Ruben produces a punk rock sound that reminds me of The Apostles in that it’s raw and melodic at the same time and the narration from Jayston is sublime. There is a documentary narration and DIY punk rock accompaniment – the concept album sounds too strange to be true but it absolutely works and it works really well. It’s one of my favourite albums for some time. Nuketown appears with narration and then as a punk track with female vocals before Vine brings in his vocal snarl – it’s in your face and angry.

The story of the life and times of the imaginary rock star builds throughout the double album with Jayston’s beautiful narration backed by keyboards, strings as well as the regular guitar, bass and drums. Vine’s songs alternate with those narrated tracks and he varies his approach with Gossips exploring the gypsy punk genre and bringing his own version of it.
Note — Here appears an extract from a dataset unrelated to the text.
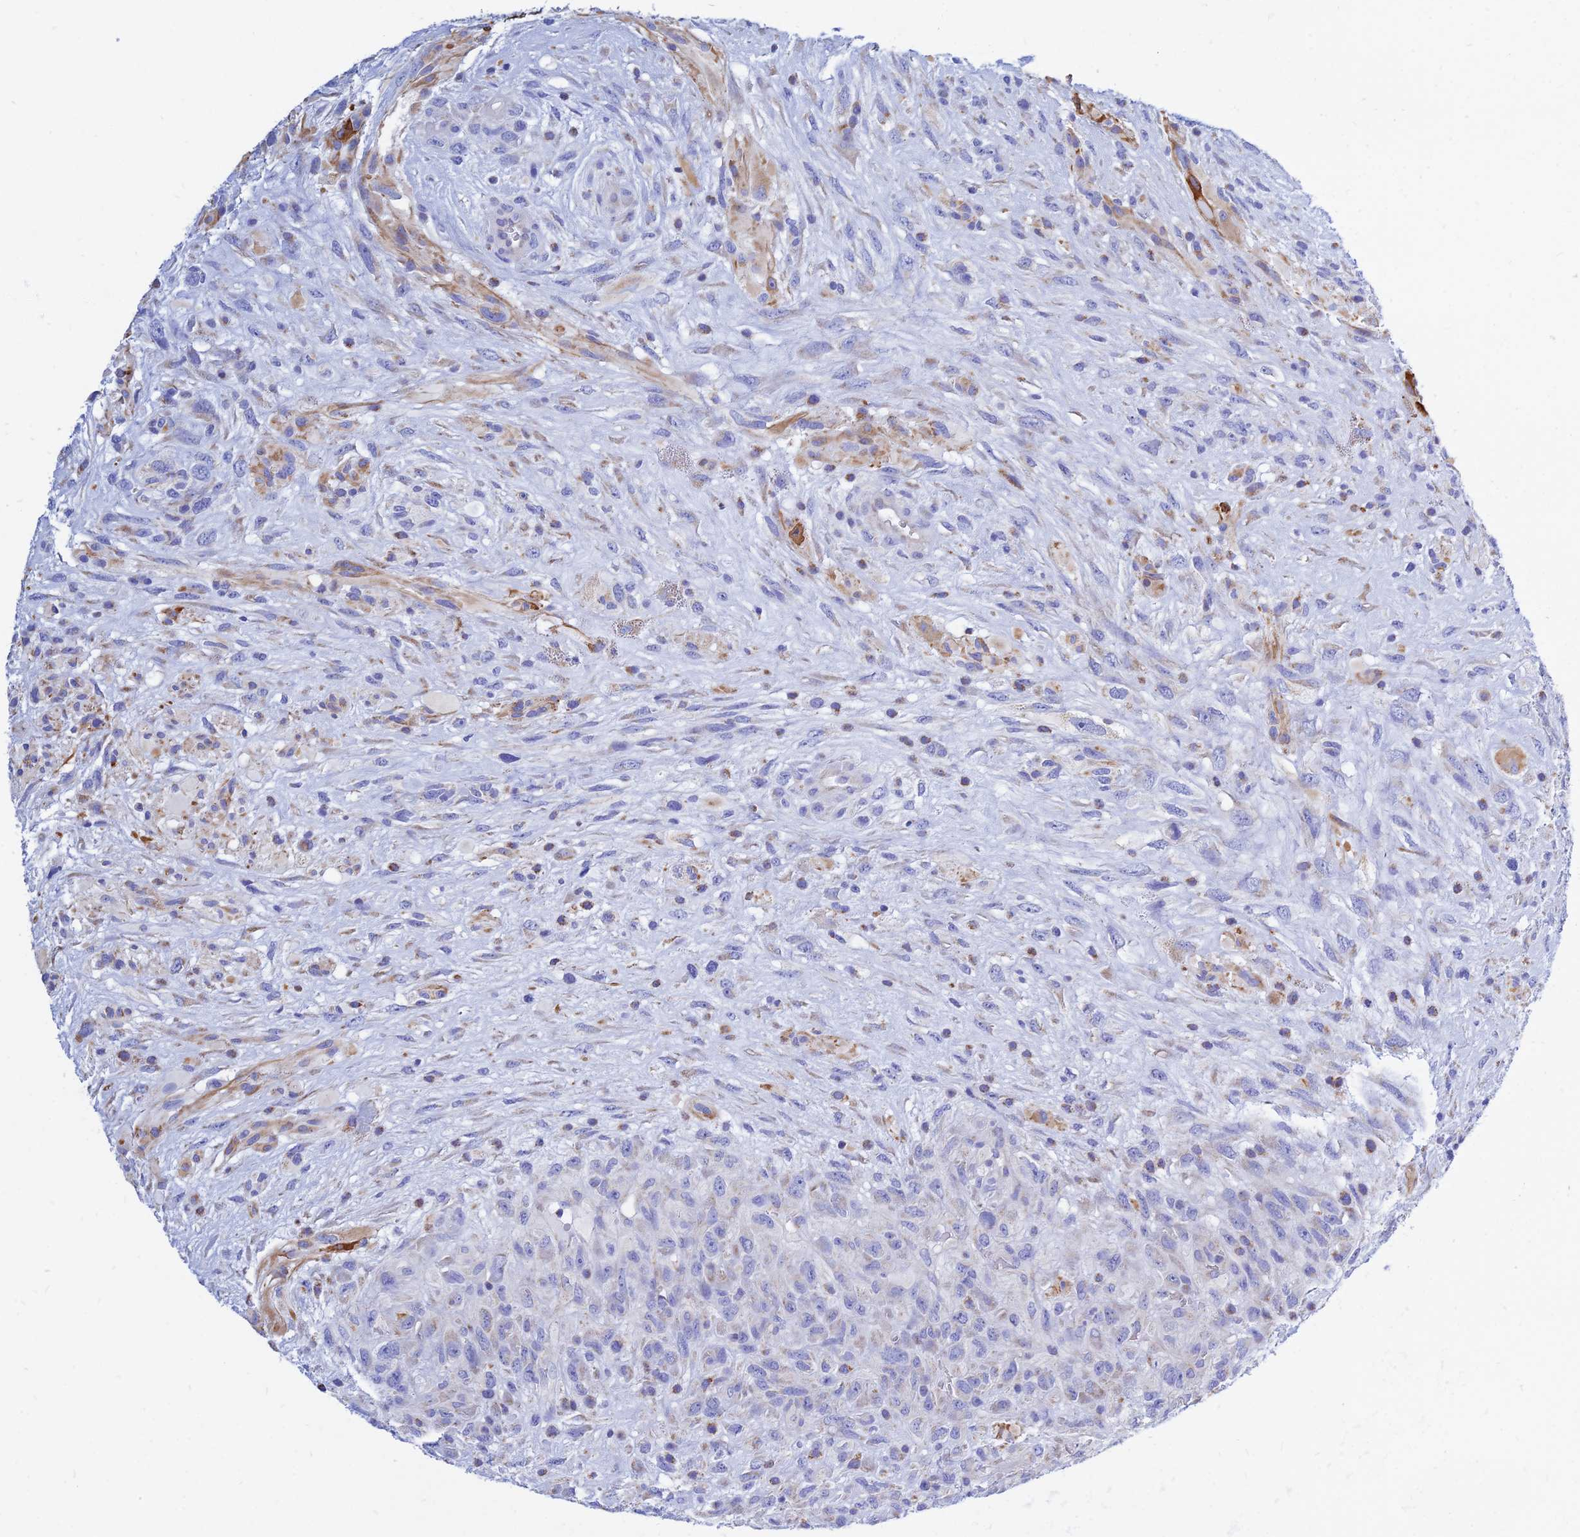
{"staining": {"intensity": "moderate", "quantity": "<25%", "location": "cytoplasmic/membranous"}, "tissue": "glioma", "cell_type": "Tumor cells", "image_type": "cancer", "snomed": [{"axis": "morphology", "description": "Glioma, malignant, High grade"}, {"axis": "topography", "description": "Brain"}], "caption": "Malignant glioma (high-grade) was stained to show a protein in brown. There is low levels of moderate cytoplasmic/membranous positivity in approximately <25% of tumor cells.", "gene": "MGST1", "patient": {"sex": "male", "age": 61}}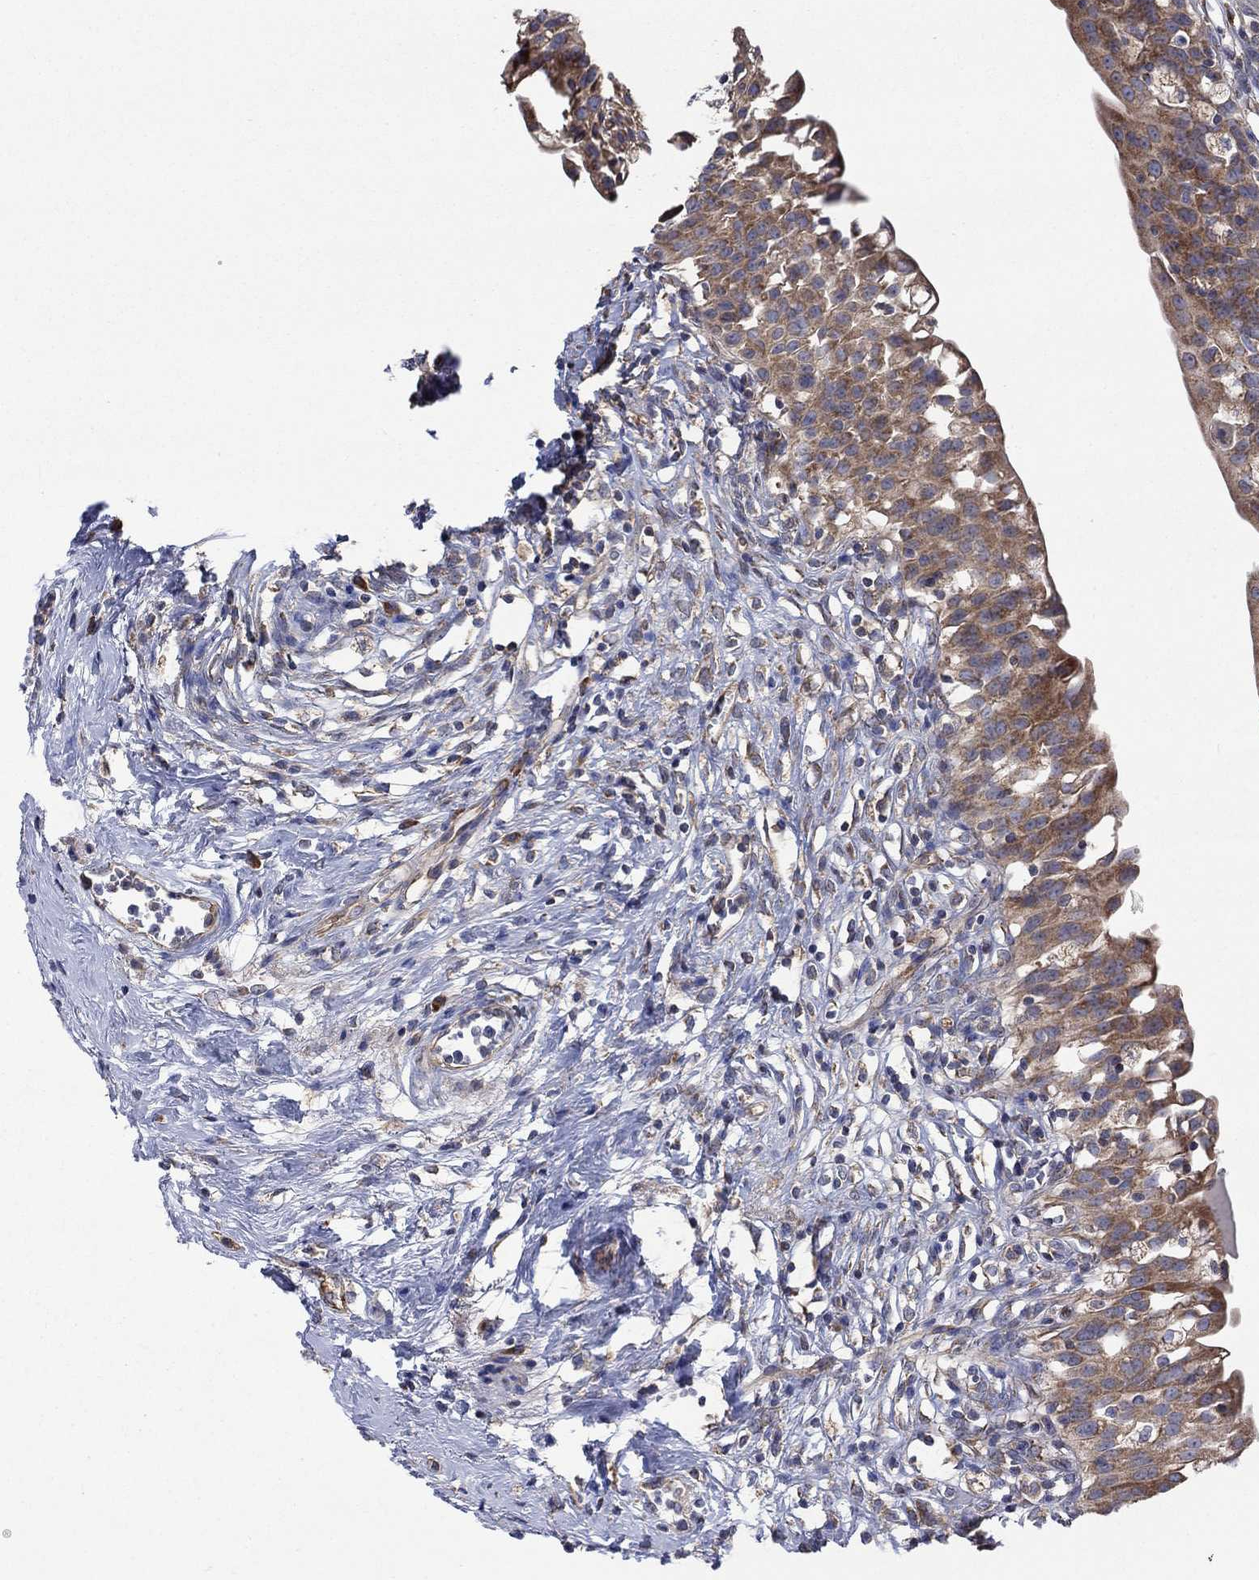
{"staining": {"intensity": "moderate", "quantity": ">75%", "location": "cytoplasmic/membranous"}, "tissue": "urinary bladder", "cell_type": "Urothelial cells", "image_type": "normal", "snomed": [{"axis": "morphology", "description": "Normal tissue, NOS"}, {"axis": "topography", "description": "Urinary bladder"}], "caption": "Immunohistochemistry (IHC) micrograph of unremarkable urinary bladder: human urinary bladder stained using IHC reveals medium levels of moderate protein expression localized specifically in the cytoplasmic/membranous of urothelial cells, appearing as a cytoplasmic/membranous brown color.", "gene": "RPLP0", "patient": {"sex": "male", "age": 76}}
I have no idea whether Vine and Jayston intend to perform the album as a play/musical but it would lend itself well to the stage.  It is an extraordinary approach to punk rock with DIY and professionalism production values colliding, punk with acting – The Great Liberator echoing The Men They Couldn’t Hang. There is punk, folk, jazz all wrapped up in a single package. I found the entire package simply brilliant!”